### Our main objective for this code is to find segments that vary in payment amounts/behaviour the assumption being that each has a stable segment level performance, which is a reasonable assumption because we have cohorts that are the same with respect to the segment/model score.

We are working with synthetic data, so there are distributions and such that doesn't follow the norm for real data, despite this - building the scaffolding for creating a CLV will still be pertinent.
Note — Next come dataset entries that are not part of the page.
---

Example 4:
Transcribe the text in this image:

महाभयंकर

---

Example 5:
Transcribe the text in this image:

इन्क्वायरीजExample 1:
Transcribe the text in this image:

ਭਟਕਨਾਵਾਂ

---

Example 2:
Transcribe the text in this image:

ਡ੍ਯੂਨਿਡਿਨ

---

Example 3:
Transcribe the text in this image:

Below is a class that loads the synthetic data, and maps the columns CustomerID,TransactionDate,TransactionAmount to the correct name. There are also methods in this class for creating RFM measures, RFM Segments, Demographics and Transaction Descriptor features (which I dont use), if you can do something useful with it then by all means.

Please Note that the dataloader, and rfm methods are general methods they can be used with any data that contains the columns CustomerID,TransactionID,TransactionDate,TransactionAmount.
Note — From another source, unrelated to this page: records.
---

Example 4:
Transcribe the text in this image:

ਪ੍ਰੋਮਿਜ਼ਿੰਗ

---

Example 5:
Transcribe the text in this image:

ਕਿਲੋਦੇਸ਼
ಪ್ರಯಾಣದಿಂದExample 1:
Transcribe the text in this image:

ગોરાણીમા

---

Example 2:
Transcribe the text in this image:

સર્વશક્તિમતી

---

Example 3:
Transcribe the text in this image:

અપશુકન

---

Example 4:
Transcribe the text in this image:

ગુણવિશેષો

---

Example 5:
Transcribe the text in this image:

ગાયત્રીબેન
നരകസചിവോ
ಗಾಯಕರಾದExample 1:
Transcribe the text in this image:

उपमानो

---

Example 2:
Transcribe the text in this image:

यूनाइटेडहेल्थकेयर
I will close off by saying that the point of this exercise is to end off with segments that have stable performance at the "crowd" level. Thus nullifying the problem of high variance when trying to do a regression.

Once we have these segments, we have a choice of 2, we will then extrapolate payments per cohort/crowd/group. That will be the next step, this work will be carried out in a seperate notebook and class with written for the Vintage object with optimisation methods.

In [109]:
import pandas as pd
from pathlib import Path
import rfmbinner
import xgboost as xgb
import optuna
import numpy as np
import sklearn


class DataLoader:
    
    def __init__(self,path,customer_id,transaction_id,transaction_date,amount):
        """
        Initialize the DataLoader.

        Parameters:
            path (str): Path to the CSV file.
            customer_id (str): Column name for customer IDs.
            transactionid (str): Column name for transaction IDs.
            transaction_date (str): Column name for transaction dates.
            amount (str): Column name for transaction amounts.

        """
        self.path = path
        self.customer_id = customer_id
        self.transaction_id = transaction_id
        self.transaction_date = transaction_date 
        self.amount = amount 
    
    def fetch_data(self) -> pd.DataFrame:
        """
        Fetch raw CSV data from the specified path.

        Parameters:
            path (str): Path to the CSV file.

        Returns:
            pd.DataFrame: Loaded data.
        """
        data_path = Path(self.path)
        if not data_path.exists():
            raise FileNotFoundError(f"CSV file not found at: {data_path}")
        data = pd.read_csv(data_path)
        data.rename(columns={self.customer_id:'CustomerID',
                             self.transaction_id: 'TransactionID',
                             self.transaction_date: 'Date',
                             self.amount: 'Amount'}, inplace=True)
        data['Date'] = pd.to_datetime(data['Date'],format='%Y-%m-%d %H:%M:%S')
        return data
    
    def calculate_rfm(self, snapshot_date: str, window: pd.Timedelta,df: pd.DataFrame) -> pd.DataFrame:
        """
        Calculate RFM metrics for customer segmentation.

        Parameters:
            snapshot_date (str): Date to calculate recency from (YYYY-MM-DD).

        Returns:
            pd.DataFrame: RFM metrics per CustomerID.
        """
        data = df.copy()
        snapshot = pd.to_datetime(snapshot_date)
        data['Date'] = pd.to_datetime(data.Date)
        data  = data[(data.Date<snapshot) & (data.Date>(snapshot-window))]
        data['recency'] = (snapshot - pd.to_datetime(data['Date'])).dt.days
        print(data)
        rfm = data.groupby('CustomerID').agg({
            'recency': 'min',
            'TransactionID': 'count',               # frequency: number of transactions
            'Amount': 'sum'             # monetary: total spend
        }).reset_index()

        rfm.rename(columns={'TransactionID': 'frequency', 'Amount': 'monetary'}, inplace=True)
        rfm['date'] = snapshot_date

        return rfm[['CustomerID', 'date', 'recency', 'frequency', 'monetary']]
    
    def calculate_target(self,date: str, window_size: pd.Timedelta, \
                         repurchase_threshold: float, df: pd.DataFrame) -> pd.DataFrame:
        """
        Calculating the target for the model
        Parameters:
            date (str): Date to calculate recency from (YYYY-MM-DD).
            window_size (pd.Timedelta): Number of days in which to consider repurchase
            repurchase_threshold: Minimum spend to be considered a repurchase
        Returns:
            pd.DataFrame: Target per CustomerID.
        """
        #caculate whether a customer made total purchases after date exceeding repurchase threshold
        data = df.copy()
        future_purchases = data[(data['Date'] > date) & \
                                (data['Date'] <= date + window_size)]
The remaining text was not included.